THE SEAPORT Hotel — Maritime-Themed Rooms in Central Mahachai, a Walk from the Seafood Market
Mahachai is a working fishing port — most people come for the seafood, the market, or business near the factories. If you want a clean bed in the centre of town without driving back into Bangkok, THE SEAPORT Hotel is the name that keeps coming up on Soi Ekachai 9/1. What guests mention again and again is the maritime theme running through the whole building — navy-and-white striped walls, life-rings, ship's anchors, and "Welcome Aboard" floor markers along the corridors — which fits the port-town character of Mahachai neatly. Rates start in the high hundreds to low thousands of baht, and reviewers repeatedly say the room is cleaner than the price suggests.

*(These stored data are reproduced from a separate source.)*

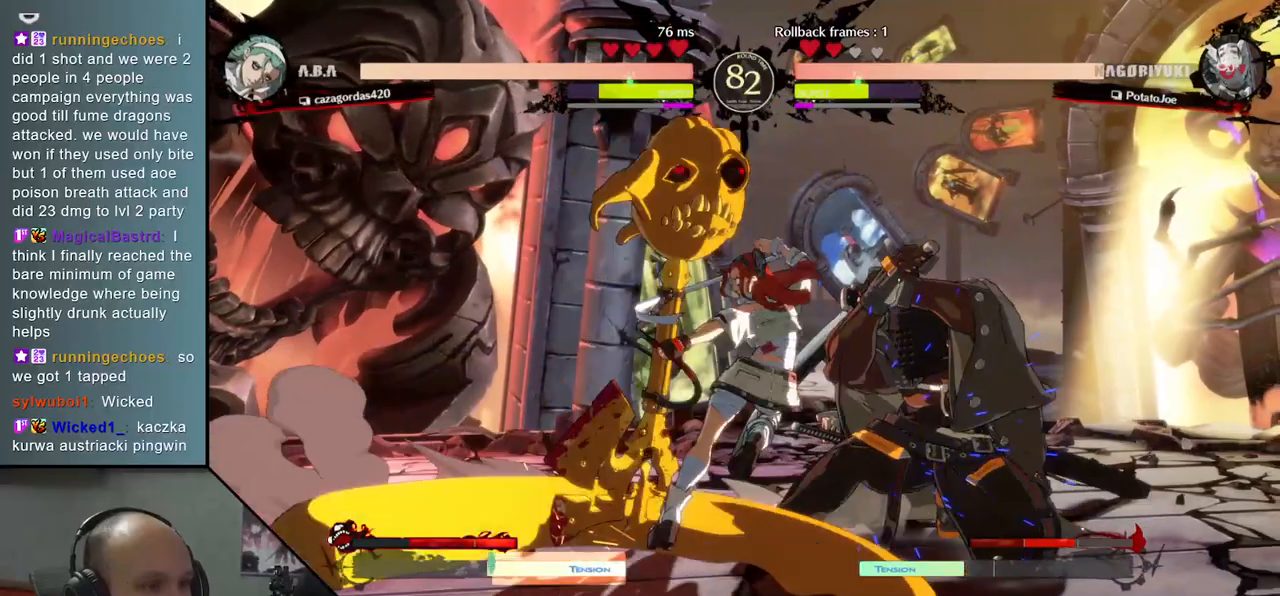
{"buttons": [], "left_stick": "down-right", "events": []}
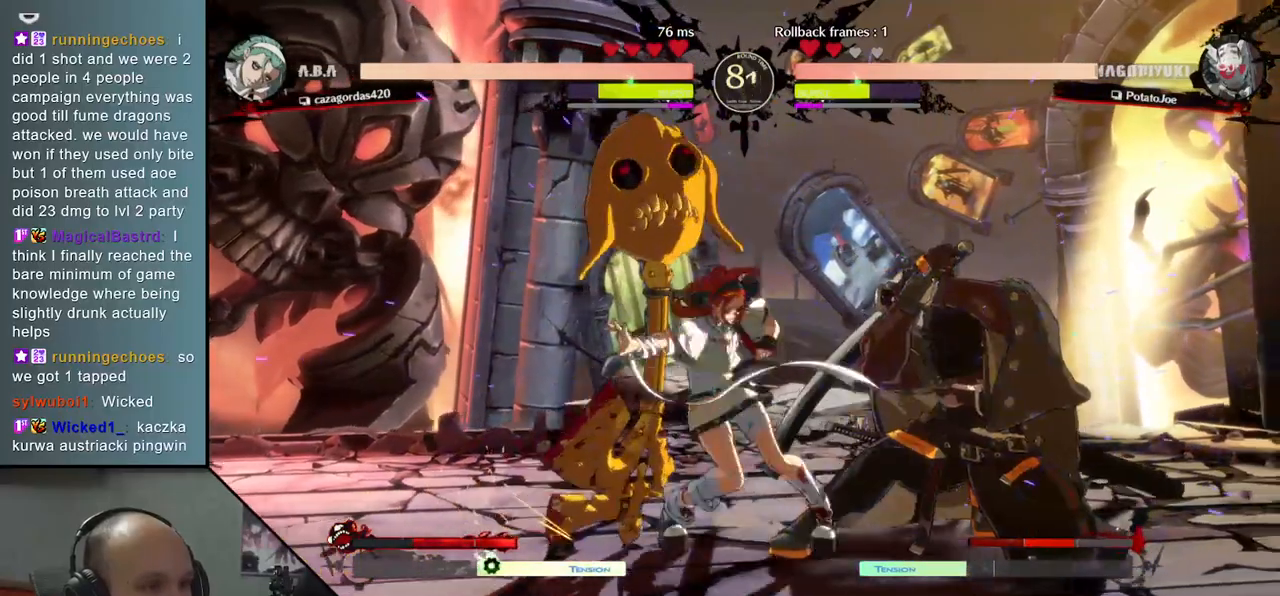
{"buttons": [], "left_stick": "down-right", "events": []}
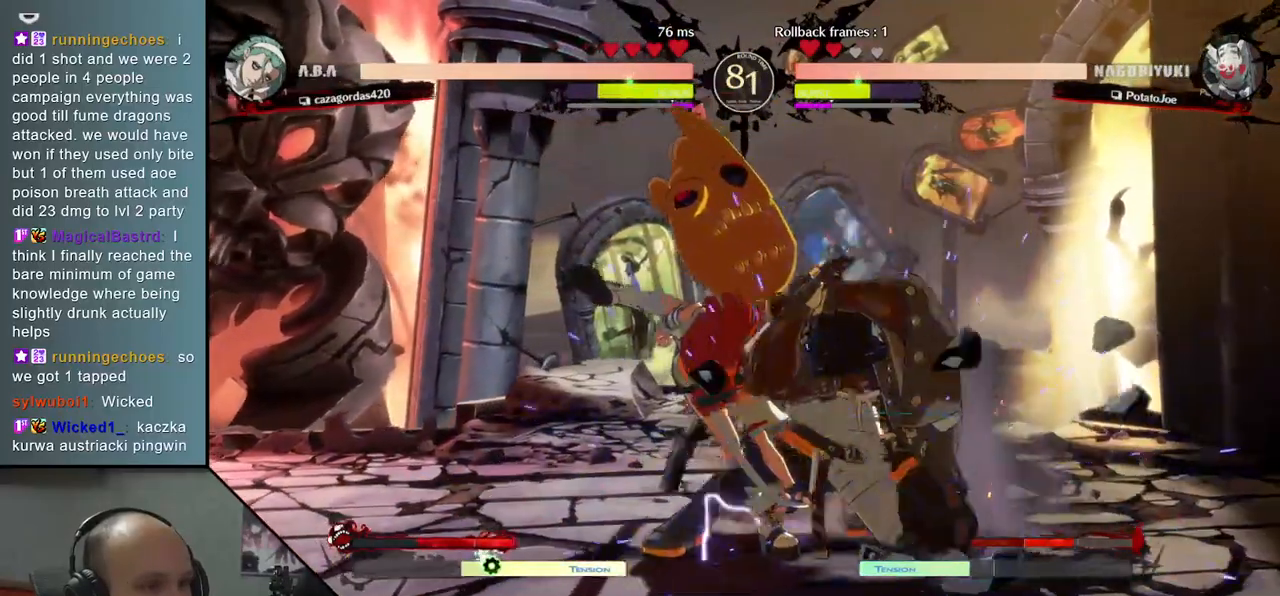
{"buttons": [], "left_stick": "down-right", "events": [[167, "left_stick", "right"], [450, "left_stick", "down-right"]]}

THE SEAPORT Hotel is a roughly five-storey building on Soi Ekachai 9/1 in Tha Chin sub-district, just off the main Ekachai Road. The structure is new, painted white with blue panels, and carries a large THE SEAPORT sign across the front. Inside, the maritime theme is consistent throughout — headboard walls in navy-and-white sailor stripes, life-rings mounted on the walls, lighthouse-shaped desk lamps, and the detail people photograph most: life-ring floor markers reading "Welcome Aboard Floor 5th" along the hallways. It plays on Mahachai's identity as a port town in a way that feels deliberate, and while it is not a luxury property, it has more character than most hotels at this price.
Rooms come in three broad types — a Mini Room, the smallest option for a solo traveller or an overnight stop; a Superior with one large bed; and a Superior twin. Every room has air conditioning, a flat-screen TV, a small fridge, a work desk, a wardrobe, and a private bathroom with a shower. Some rooms include a small balcony you can step out onto. Guests consistently note that the rooms are clean, there are plenty of power outlets, and the hot water runs strong — small details that sound ordinary but matter a lot at this level.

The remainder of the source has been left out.